EUGENIA: So you class a wife with drinking and smoking, Stevens!
STEVENS: Well, Ma’am it’s true she comes more expensive sometimes.
EUGENIA: Stevens, you are lamentably behind the spirit of the age …
STEVENS: (thoughtfully) It seems to me M’am, what with the gentlemen being as difficult and scarce to get hold of as they are, that it’s a pity to ask too much of ’em …
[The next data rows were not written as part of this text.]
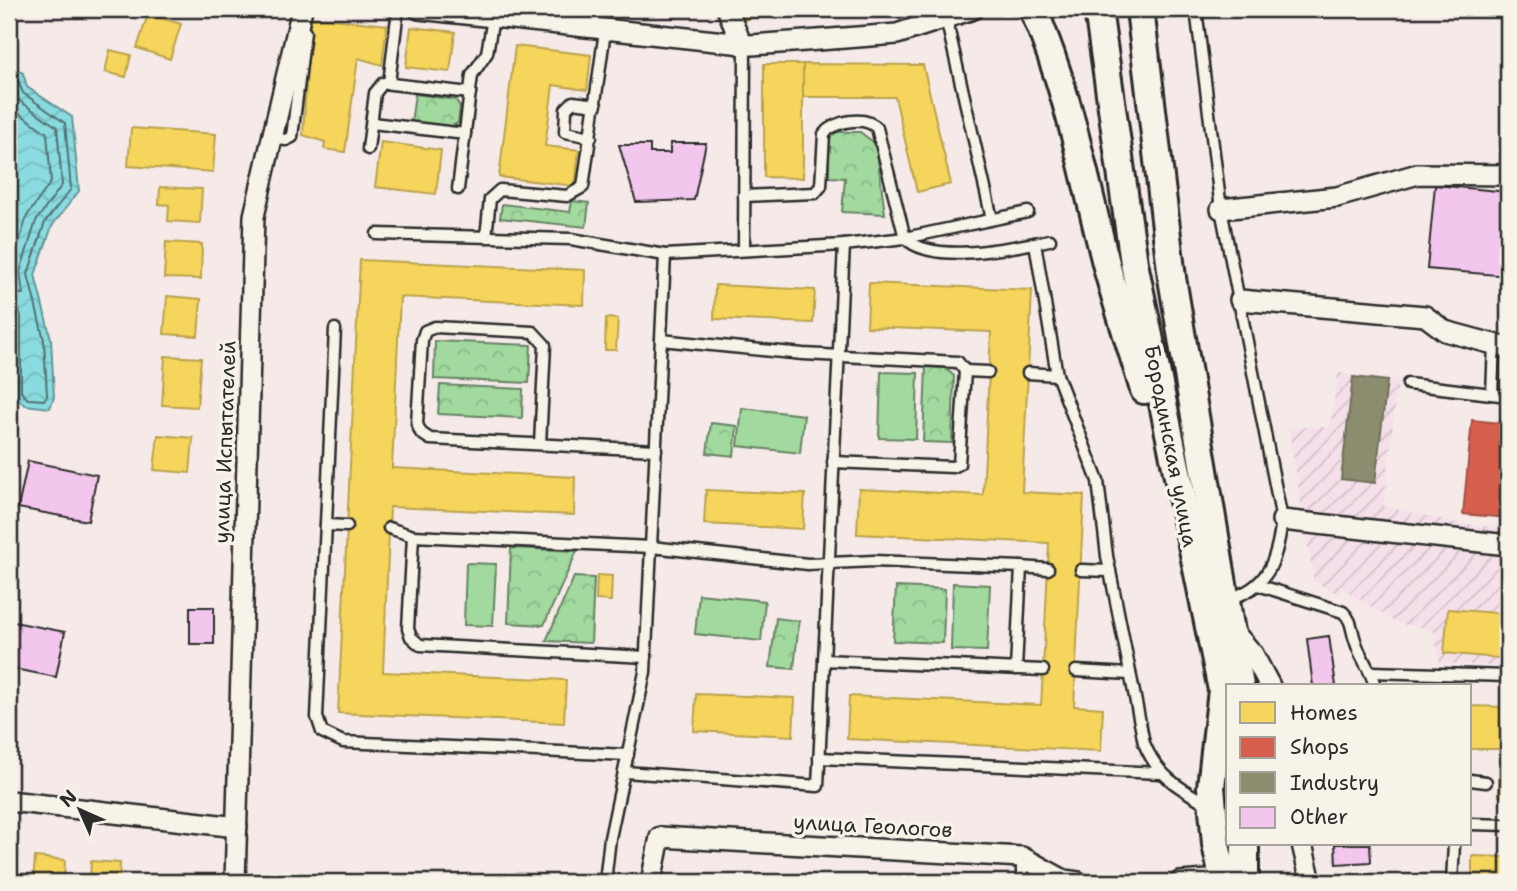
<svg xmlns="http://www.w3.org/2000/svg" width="1517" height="891" font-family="'Shantell Sans',sans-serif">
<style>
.industrial{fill:url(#industrial-furrows)}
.grass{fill:#a1d99e;stroke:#668264;stroke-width:2}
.park{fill:url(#park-crowns);stroke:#668264;stroke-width:2}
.water{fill:url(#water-waves);stroke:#639598;stroke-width:2}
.homes{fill:#f6d55c;stroke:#b9a24d;stroke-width:2}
.shops{fill:#d6604d;stroke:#a35043;stroke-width:2}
.industry{fill:#8c8c6e;stroke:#6f6f5a;stroke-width:2}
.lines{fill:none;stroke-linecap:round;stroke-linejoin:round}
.shore{stroke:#517173;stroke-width:2}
.building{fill:#f3c7ed;stroke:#2b2b2b;stroke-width:2}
.lane-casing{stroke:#2b2b2b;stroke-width:15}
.street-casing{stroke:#2b2b2b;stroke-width:24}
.secondary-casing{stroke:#2b2b2b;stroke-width:32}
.lane{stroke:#f7f3e8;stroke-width:10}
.street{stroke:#f7f3e8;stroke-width:19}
.secondary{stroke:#f7f3e8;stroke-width:26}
.labels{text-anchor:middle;stroke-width:7;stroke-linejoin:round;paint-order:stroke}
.street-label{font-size:21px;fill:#2b2b2b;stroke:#f7f3e8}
</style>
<defs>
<pattern id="industrial-furrows" width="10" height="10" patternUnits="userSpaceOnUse" patternTransform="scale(1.75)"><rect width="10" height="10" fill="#f5e0ea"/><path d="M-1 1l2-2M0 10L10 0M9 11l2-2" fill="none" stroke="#d2c0c9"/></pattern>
<pattern id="park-crowns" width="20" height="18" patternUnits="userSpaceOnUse" patternTransform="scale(1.75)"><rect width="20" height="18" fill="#a1d99e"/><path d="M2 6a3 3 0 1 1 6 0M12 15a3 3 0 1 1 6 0" fill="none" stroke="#8bba88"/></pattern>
<pattern id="water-waves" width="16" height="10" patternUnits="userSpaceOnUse" patternTransform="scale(1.75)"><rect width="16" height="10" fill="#89dbe0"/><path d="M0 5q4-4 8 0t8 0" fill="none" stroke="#76bcc0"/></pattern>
</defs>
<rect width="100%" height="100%" fill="#f6eae9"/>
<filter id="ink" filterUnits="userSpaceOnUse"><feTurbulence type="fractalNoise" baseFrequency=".0143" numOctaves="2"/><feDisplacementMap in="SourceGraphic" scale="14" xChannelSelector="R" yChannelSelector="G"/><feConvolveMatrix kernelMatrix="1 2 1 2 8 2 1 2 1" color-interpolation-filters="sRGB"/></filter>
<g filter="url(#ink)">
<polygon class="industrial" points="1338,373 1398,381 1384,506 1458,523 1508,529 1508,667 1440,663 1433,630 1396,623 1343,589 1339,594 1314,582 1288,427 1330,427"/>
<g class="grass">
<polygon points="881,372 918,373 916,439 879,438"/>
<polygon points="742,408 804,415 800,453 738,446"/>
<polygon points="466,563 496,564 493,626 464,625"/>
<polygon points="953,583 990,585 987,651 951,650"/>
<polygon points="699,594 765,601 761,641 695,634"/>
</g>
<g class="park">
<polygon points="415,94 456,100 460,107 458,123 450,127 411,123"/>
<polygon points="835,132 860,132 876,144 885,214 842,212 845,178 829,177 828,140"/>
<polygon points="572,201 589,203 586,227 500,218 502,204 570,212"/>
<polygon points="435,341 531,345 529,383 434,379"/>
<polygon points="926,367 945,368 954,376 952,443 923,442"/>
<polygon points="440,385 523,389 522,418 438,414"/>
<polygon points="711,423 737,426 734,456 707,453"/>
<polygon points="511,548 577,551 544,625 508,623"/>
<polygon points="574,577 594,578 591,643 546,641"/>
<polygon points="896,587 945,589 943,643 893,641"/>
<polygon points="776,618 799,621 794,669 770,667"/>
</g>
<polygon class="water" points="9,63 23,73 27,87 72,117 79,191 52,226 35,275 51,339 54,397 50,408 25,405 14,396 14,317 9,300"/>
<g class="homes">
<polygon points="734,9 758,9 761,14 739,22"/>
<polygon points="148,14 181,24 170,59 137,48"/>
<polygon points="324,18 387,25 382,65 358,58 345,152 324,149 325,142 303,135 310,19"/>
<polygon points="411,27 455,32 450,72 406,67"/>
<polygon points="515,46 591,55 587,90 553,85 545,146 579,150 575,186 499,177"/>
<polygon points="110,50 131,55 126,77 105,72"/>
<polygon points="764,64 803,64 803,178 764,177"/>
<polygon points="803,64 923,65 951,184 917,192 895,97 803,97"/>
<polygon points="131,128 216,134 213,172 128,166"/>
<polygon points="381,142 441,150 436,194 375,187"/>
<polygon points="160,187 202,189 200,223 168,221 169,205 159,204"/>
<polygon points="166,242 202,244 201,279 164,278"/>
<polygon points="360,260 585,270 584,305 400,297 392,468 575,477 574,515 390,507 383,672 566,680 564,723 338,713"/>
<polygon points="869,283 1032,290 1022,492 1084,495 1074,706 1103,708 1101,751 847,739 849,696 1041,705 1043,670 1049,543 857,534 859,489 983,495 991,332 867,327"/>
<polygon points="715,285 815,290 813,323 714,319"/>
<polygon points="167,296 201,299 198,336 164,334"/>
<polygon points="606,318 618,319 616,350 605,350"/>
<polygon points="165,356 201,358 197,407 162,405"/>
<polygon points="158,435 193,438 190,473 154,470"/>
<polygon points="706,490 805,494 803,529 704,524"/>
<polygon points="597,575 612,576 611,601 596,600"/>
<polygon points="1448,609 1508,614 1508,659 1444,653"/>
<polygon points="696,694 795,698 793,736 694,731"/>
<polygon points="1470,706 1508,707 1508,796 1499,796 1500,749 1470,749"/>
<polygon points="1472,856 1508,857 1508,882 1472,882"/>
<polygon points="35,857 65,860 64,882 33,882"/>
<polygon points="91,861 120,863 119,882 90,882"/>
<rect x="274" y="876" width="24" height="6"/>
</g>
<polygon class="shops" points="1472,420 1508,424 1508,518 1463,514"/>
<polygon class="industry" points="1353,377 1387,381 1375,483 1341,479"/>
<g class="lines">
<g class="shore">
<polyline points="9,71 17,78 23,93 65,123 71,189 45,222 28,274 44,340 47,396 44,400 28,399 21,392 21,316 17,306 9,303"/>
<polyline points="9,83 17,99 57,127 62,185 36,221 20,272 23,294 9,294"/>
<polyline points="9,106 47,133 51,182 27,216 9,275"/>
</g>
</g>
<g class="building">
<polygon points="670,143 706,143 694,200 636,202 619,145 650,145 650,153 670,153"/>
<polygon points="1435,185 1508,192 1508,276 1427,269"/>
<polygon points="28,461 97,475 88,521 18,508"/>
<rect x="190" y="607" width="24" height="37"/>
<polygon points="9,621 65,632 56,677 9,668"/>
<polygon points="1329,636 1336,686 1313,686 1307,639"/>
<polygon points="1335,844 1370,844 1371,862 1336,864"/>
</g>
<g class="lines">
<defs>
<g id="lane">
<path d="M1196,9L1221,209L1282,520C1277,559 1269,589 1227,599"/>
<polyline points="946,18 992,219"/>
<polyline points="389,83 398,9"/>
<polyline points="372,123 465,134"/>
<polyline points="591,137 565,132 566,109 573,102 596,105"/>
<polyline points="271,138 286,140 292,137 305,32"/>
<polyline points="368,149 375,93 383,83 470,93"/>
<polyline points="458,189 472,75 487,53 493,18"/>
<path d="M744,196L815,193L821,186L824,134C834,121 865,115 877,128L905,238C934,266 1013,247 1050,240"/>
<polyline points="377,234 571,239 665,255 844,245 905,238 1028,212"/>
<polyline points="486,237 490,199 500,190 567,196 583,187 605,31"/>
<path d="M1035,243L1057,375L1098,481L1107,556L1144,743C1157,776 1179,788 1209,805"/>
<polyline points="744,250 745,45"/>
<polyline points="335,329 317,717 322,732 343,742 628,755"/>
<polyline points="661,340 803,354 958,362 965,371 959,464 953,467 833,462"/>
<polyline points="965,371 988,372"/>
<polyline points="1028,373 1057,375"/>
<polyline points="1408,384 1508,396"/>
<polyline points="1492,394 1494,344"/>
<polyline points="540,444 545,345 533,332 435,327 425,331 422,340 417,424 421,433 430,439 656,450"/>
<polyline points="326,525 347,526"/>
<polyline points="389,528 413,536"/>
<polyline points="1021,567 1048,569"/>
<polyline points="1081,570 1110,571"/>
<path d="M1258,585L1343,612C1353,621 1351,631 1356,643C1361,659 1371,670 1375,686"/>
<polyline points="646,657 420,645 411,637 408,629 413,536 651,547 808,564 874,561 1021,567 1016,669"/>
<polyline points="824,660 1043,670"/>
<polyline points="1076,671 1130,674"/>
<polyline points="1371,672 1508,676"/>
<polyline points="819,758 1160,773"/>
<polyline points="625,772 818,786 844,245"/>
<polyline points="1470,780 1486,782"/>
<polyline points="1470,824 1508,825"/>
<polyline points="605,882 610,838 645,672 665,255"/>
<polyline points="1022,882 1022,857"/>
<polyline points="1452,882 1454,844"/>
</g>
<g id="street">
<polyline points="419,9 752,45 897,34 973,9"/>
<polyline points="727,9 742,45"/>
<polyline points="1221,209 1337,197 1418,174 1508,175"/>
<polyline points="1240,300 1425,316 1445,331 1508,348"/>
<polyline points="1282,520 1508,545"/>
<polyline points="1232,630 1253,654 1270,686"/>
<polyline points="9,801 237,827"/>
<polyline points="1302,844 1311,882"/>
<polyline points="235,882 254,216 302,9"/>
<polyline points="651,882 660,837 1022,857 1064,880 1078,882"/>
<polyline points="1180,882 1223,879"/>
</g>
<g id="secondary">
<path d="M1033,9C1070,93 1085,183 1108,271C1119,311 1132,350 1144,390"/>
<polyline points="1098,9 1134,263 1222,690 1211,787 1216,844 1224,882"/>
<polyline points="1140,9 1172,278 1240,686"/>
<polyline points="1245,844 1245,882"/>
</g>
</defs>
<use href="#lane" class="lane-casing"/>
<use href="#street" class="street-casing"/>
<use href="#secondary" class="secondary-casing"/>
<use href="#lane" class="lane"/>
<use href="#street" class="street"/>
<use href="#secondary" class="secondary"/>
</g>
</g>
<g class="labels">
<g class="street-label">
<text transform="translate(225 442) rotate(-88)" y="7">улица Испытателей</text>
<text transform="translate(1171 446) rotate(79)" y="7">Бородинская улица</text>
<text transform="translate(873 826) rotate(3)" y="7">улица Геологов</text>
</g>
</g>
<rect width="1517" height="891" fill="none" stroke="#f7f3e8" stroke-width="35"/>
<rect x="18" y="18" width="1482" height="856" fill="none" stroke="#2b2b2b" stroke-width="2.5" filter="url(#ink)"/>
<rect x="1226" y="684" width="245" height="161" fill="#f7f3e8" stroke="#a5a39c" stroke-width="2"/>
<rect x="1240" y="702" width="35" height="21" fill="#f6d55c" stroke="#a5a39c" stroke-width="2"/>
<text x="1290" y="720" font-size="21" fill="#2b2b2b">Homes</text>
<rect x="1240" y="737" width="35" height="21" fill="#d6604d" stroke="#a5a39c" stroke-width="2"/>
<text x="1290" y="754" font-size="21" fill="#2b2b2b">Shops</text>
<rect x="1240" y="772" width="35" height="21" fill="#8c8c6e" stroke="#a5a39c" stroke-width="2"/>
<text x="1290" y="790" font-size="21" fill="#2b2b2b">Industry</text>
<rect x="1240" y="807" width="35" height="21" fill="#f3c7ed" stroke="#a5a39c" stroke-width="2"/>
<text x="1290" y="824" font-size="21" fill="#2b2b2b">Other</text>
<g transform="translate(80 810) rotate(315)" stroke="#f7f3e8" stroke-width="5" paint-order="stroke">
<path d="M0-5L12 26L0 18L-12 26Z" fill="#2b2b2b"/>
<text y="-10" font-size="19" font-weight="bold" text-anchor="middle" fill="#2b2b2b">N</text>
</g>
</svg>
EUGENIA: … next week, the Marriage Supervision Bill will become Law. It ensures that only the physically and mentally sound shall marry … I’m sure I don’t know what society is coming to. A few years ago money was everything – like birth used to be, and now nothing counts but notoriety. To be anybody one must have a new religion, or a new pet. My baby kangaroo, in spite of the fuss with the police, kept me in the forefront of society last season. But this year, Hyde Park is a walking menagerie, and an elephant would hardly attract attention. Eugenics, I feel assured, will be the next society craze. Let me then, be the first to take it up … This advertisement caught my eye this morning (reads) ‘Eugenic Institute. Men and Women of England. Protect the Race. Choose mates of physical and mental perfection. Come here and find your mate (Guaranteed with Medical Certificate). Remember the Race and Come. And here we are. What do you think of it, Stevens. Shan’t I be the most talked of woman in society?
STEVENS: It’s my experience, M’am, as anything that mentions racing, is shady.
Even the suffrage movement does not escape Stevens’ wisdom: ‘I holds as votes is very much the same as husbands, they’re a lot of trouble to get, and not much use once you’ve got ’em.’